Cable's business bank is a terrible idea

Business Secretary Vince Cable wants to establish a state business bank to lend to small and medium-sized enterprises. This idea will do business no good, will mess up the finance market, and saddle taxpayers with yet more cost.

There are three reasons why businesses are not borrowing. First, having found themselves overstretched when the crisis hit, they are now doing the right thing and – unlike Mr Cable's government – reducing their debt. The existence of a state business bank is not going to change that.

Second, times remain very uncertain and many firms cannot see many good projects to invest in, so are not actively seeking finance. A state business bank is not going to change that either – though a growth policy of major cuts in regulation and business taxes might.

Third, some SMEs that would like to borrow cannot get credit because the government has told their banks not to take so many risks – and SMEs are inherently risky enterprises. A business bank would simply pass these risks to the taxpayer. And taxpayers have already paid enough.
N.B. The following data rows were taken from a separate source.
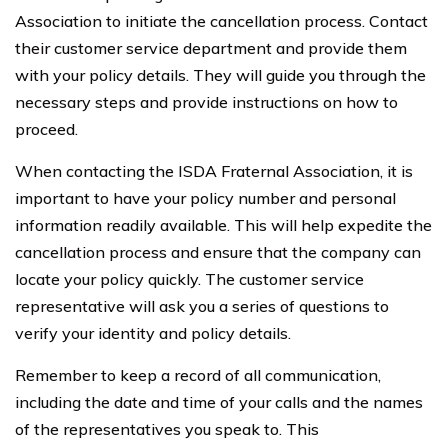
Association to initiate the cancellation process. Contact
their customer service department and provide them
with your policy details. They will guide you through the
necessary steps and provide instructions on how to
proceed.
When contacting the ISDA Fraternal Association, it is
important to have your policy number and personal
information readily available. This will help expedite the
cancellation process and ensure that the company can
locate your policy quickly. The customer service
representative will ask you a series of questions to
verify your identity and policy details.
Remember to keep a record of all communication,
including the date and time of your calls and the names
of the representatives you speak to. This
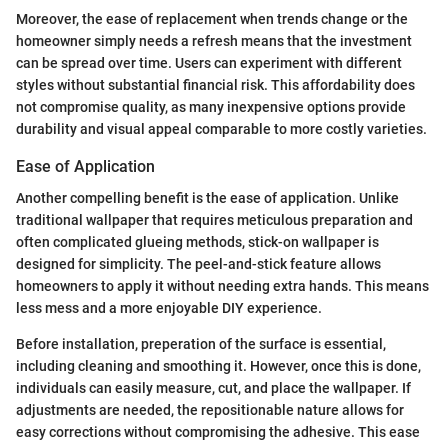
Moreover, the ease of replacement when trends change or the
homeowner simply needs a refresh means that the investment
can be spread over time. Users can experiment with different
styles without substantial financial risk. This affordability does
not compromise quality, as many inexpensive options provide
durability and visual appeal comparable to more costly varieties.
Ease of Application
Another compelling benefit is the ease of application. Unlike
traditional wallpaper that requires meticulous preparation and
often complicated glueing methods, stick-on wallpaper is
designed for simplicity. The peel-and-stick feature allows
homeowners to apply it without needing extra hands. This means
less mess and a more enjoyable DIY experience.
Before installation, preperation of the surface is essential,
including cleaning and smoothing it. However, once this is done,
individuals can easily measure, cut, and place the wallpaper. If
adjustments are needed, the repositionable nature allows for
easy corrections without compromising the adhesive. This ease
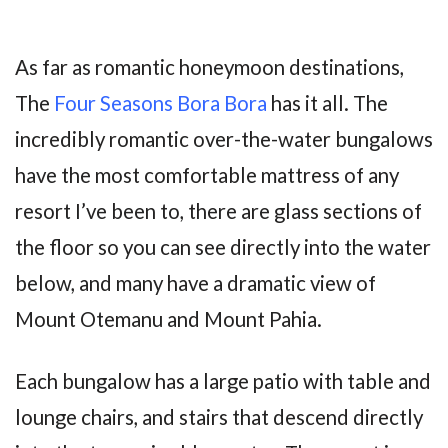
As far as romantic honeymoon destinations,
The
Four Seasons Bora Bora
has it all. The
incredibly romantic over-the-water bungalows
have the most comfortable mattress of any
resort I’ve been to, there are glass sections of
the floor so you can see directly into the water
below, and many have a dramatic view of
Mount Otemanu and Mount Pahia.
Each bungalow has a large patio with table and
lounge chairs, and stairs that descend directly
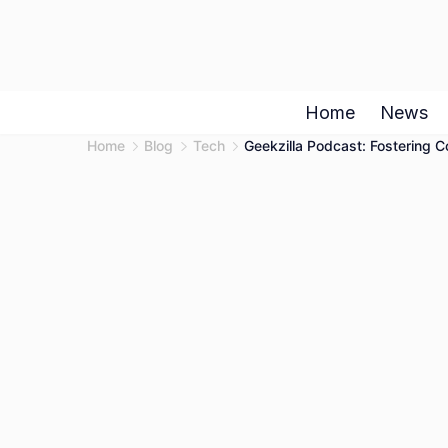
Skip
to
content
Home
News
Home
Blog
Tech
Geekzilla Podcast: Fostering 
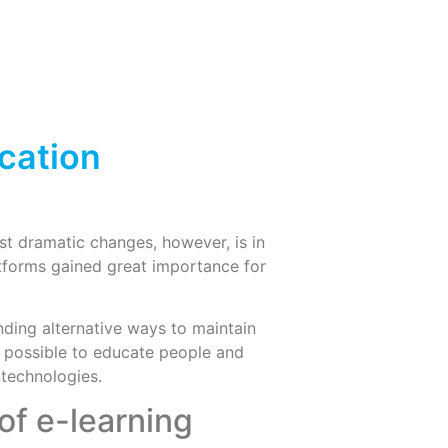
cation
t dramatic changes, however, is in
atforms gained great importance for
nding alternative ways to maintain
till possible to educate people and
 technologies.
of e-learning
It is astonishing that Mr Cable believes that he and his civil servants know what SMEs have viable business plans that deserve finance better than professional lenders and investors who live by making these decisions every hour of every day. The only result will be the establishment of a vast new state organisation with all the efficiency of the Post Office, and more bureaucratic control and regulation of the capital markets on which economic growth depends.